## Instructions for the task
Reproduce the text of each of the following items line by line, keeping every word, number and symbol unchanged.

┏━━

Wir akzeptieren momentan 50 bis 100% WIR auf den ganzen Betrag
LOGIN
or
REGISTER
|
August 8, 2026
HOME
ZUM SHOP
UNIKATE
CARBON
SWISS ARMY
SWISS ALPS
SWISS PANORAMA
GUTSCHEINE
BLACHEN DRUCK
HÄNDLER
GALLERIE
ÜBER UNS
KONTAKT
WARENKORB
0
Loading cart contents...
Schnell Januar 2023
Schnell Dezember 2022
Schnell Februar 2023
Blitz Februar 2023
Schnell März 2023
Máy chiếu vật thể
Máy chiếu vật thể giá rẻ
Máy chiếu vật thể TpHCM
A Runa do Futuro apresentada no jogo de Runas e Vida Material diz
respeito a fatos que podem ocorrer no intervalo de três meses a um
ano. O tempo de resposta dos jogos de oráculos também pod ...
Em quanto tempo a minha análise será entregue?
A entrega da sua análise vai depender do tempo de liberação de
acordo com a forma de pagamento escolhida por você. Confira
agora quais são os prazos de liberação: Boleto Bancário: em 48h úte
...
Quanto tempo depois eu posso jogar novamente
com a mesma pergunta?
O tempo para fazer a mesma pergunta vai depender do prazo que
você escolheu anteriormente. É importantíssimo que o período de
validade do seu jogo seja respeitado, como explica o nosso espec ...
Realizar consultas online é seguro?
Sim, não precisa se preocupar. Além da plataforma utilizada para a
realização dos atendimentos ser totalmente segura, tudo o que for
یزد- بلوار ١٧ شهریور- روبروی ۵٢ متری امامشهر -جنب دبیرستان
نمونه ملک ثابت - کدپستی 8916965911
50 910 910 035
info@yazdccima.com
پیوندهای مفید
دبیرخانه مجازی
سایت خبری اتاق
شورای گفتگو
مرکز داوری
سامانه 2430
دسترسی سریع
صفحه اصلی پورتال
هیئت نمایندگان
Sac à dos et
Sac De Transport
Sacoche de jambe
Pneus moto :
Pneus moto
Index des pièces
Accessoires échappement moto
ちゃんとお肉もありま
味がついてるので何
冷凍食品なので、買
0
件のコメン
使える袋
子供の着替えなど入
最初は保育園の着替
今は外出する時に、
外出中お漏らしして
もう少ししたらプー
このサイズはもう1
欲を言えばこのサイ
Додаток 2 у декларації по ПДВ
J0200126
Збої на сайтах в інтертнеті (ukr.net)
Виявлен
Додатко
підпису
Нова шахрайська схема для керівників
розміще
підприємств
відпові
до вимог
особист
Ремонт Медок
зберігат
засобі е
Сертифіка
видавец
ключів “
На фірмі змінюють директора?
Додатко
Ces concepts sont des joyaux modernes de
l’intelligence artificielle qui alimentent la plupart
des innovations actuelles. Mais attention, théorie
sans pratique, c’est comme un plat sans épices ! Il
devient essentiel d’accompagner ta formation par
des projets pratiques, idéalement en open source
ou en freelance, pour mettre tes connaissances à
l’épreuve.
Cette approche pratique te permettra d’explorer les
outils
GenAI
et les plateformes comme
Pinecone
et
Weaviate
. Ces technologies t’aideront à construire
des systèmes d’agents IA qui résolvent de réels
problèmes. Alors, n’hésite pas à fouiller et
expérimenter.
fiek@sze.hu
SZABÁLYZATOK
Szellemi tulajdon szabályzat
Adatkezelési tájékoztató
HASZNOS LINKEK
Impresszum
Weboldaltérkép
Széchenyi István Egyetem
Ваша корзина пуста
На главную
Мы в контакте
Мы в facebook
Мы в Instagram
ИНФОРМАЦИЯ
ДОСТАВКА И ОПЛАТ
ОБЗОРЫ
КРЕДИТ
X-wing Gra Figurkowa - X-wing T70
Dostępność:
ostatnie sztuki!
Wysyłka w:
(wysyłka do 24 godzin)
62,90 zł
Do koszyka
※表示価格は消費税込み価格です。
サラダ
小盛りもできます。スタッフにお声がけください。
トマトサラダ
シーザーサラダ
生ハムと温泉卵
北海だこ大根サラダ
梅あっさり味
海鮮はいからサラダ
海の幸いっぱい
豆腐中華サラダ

┗━━

## Your solution
Wir akzeptieren momentan 50 bis 100% WIR auf den ganzen Betrag
LOGIN
or
REGISTER
|
August 8, 2026
HOME
ZUM SHOP
UNIKATE
CARBON
SWISS ARMY
SWISS ALPS
SWISS PANORAMA
GUTSCHEINE
BLACHEN DRUCK
HÄNDLER
GALLERIE
ÜBER UNS
KONTAKT
WARENKORB
0
Loading cart contents...
Schnell Januar 2023
Schnell Dezember 2022
Schnell Februar 2023
Blitz Februar 2023
Schnell März 2023
Máy chiếu vật thể
Máy chiếu vật thể giá rẻ
Máy chiếu vật thể TpHCM
A Runa do Futuro apresentada no jogo de Runas e Vida Material diz
respeito a fatos que podem ocorrer no intervalo de três meses a um
ano. O tempo de resposta dos jogos de oráculos também pod ...
Em quanto tempo a minha análise será entregue?
A entrega da sua análise vai depender do tempo de liberação de
acordo com a forma de pagamento escolhida por você. Confira
agora quais são os prazos de liberação: Boleto Bancário: em 48h úte
...
Quanto tempo depois eu posso jogar novamente
com a mesma pergunta?
O tempo para fazer a mesma pergunta vai depender do prazo que
você escolheu anteriormente. É importantíssimo que o período de
validade do seu jogo seja respeitado, como explica o nosso espec ...
Realizar consultas online é seguro?
Sim, não precisa se preocupar. Além da plataforma utilizada para a
realização dos atendimentos ser totalmente segura, tudo o que for
یزد- بلوار ١٧ شهریور- روبروی ۵٢ متری امامشهر -جنب دبیرستان
نمونه ملک ثابت - کدپستی 8916965911
50 910 910 035
info@yazdccima.com
پیوندهای مفید
دبیرخانه مجازی
سایت خبری اتاق
شورای گفتگو
مرکز داوری
سامانه 2430
دسترسی سریع
صفحه اصلی پورتال
هیئت نمایندگان
Sac à dos et
Sac De Transport
Sacoche de jambe
Pneus moto :
Pneus moto
Index des pièces
Accessoires échappement moto
ちゃんとお肉もありま
味がついてるので何
冷凍食品なので、買
0
件のコメン
使える袋
子供の着替えなど入
最初は保育園の着替
今は外出する時に、
外出中お漏らしして
もう少ししたらプー
このサイズはもう1
欲を言えばこのサイ
Додаток 2 у декларації по ПДВ
J0200126
Збої на сайтах в інтертнеті (ukr.net)
Виявлен
Додатко
підпису
Нова шахрайська схема для керівників
розміще
підприємств
відпові
до вимог
особист
Ремонт Медок
зберігат
засобі е
Сертифіка
видавец
ключів “
На фірмі змінюють директора?
Додатко
Ces concepts sont des joyaux modernes de
l’intelligence artificielle qui alimentent la plupart
des innovations actuelles. Mais attention, théorie
sans pratique, c’est comme un plat sans épices ! Il
devient essentiel d’accompagner ta formation par
des projets pratiques, idéalement en open source
ou en freelance, pour mettre tes connaissances à
l’épreuve.
Cette approche pratique te permettra d’explorer les
outils
GenAI
et les plateformes comme
Pinecone
et
Weaviate
. Ces technologies t’aideront à construire
des systèmes d’agents IA qui résolvent de réels
problèmes. Alors, n’hésite pas à fouiller et
expérimenter.
fiek@sze.hu
SZABÁLYZATOK
Szellemi tulajdon szabályzat
Adatkezelési tájékoztató
HASZNOS LINKEK
Impresszum
Weboldaltérkép
Széchenyi István Egyetem
Ваша корзина пуста
На главную
Мы в контакте
Мы в facebook
Мы в Instagram
ИНФОРМАЦИЯ
ДОСТАВКА И ОПЛАТ
ОБЗОРЫ
КРЕДИТ
X-wing Gra Figurkowa - X-wing T70
Dostępność:
ostatnie sztuki!
Wysyłka w:
(wysyłka do 24 godzin)
62,90 zł
Do koszyka
※表示価格は消費税込み価格です。
サラダ
小盛りもできます。スタッフにお声がけください。
トマトサラダ
シーザーサラダ
生ハムと温泉卵
北海だこ大根サラダ
梅あっさり味
海鮮はいからサラダ
海の幸いっぱい
豆腐中華サラダ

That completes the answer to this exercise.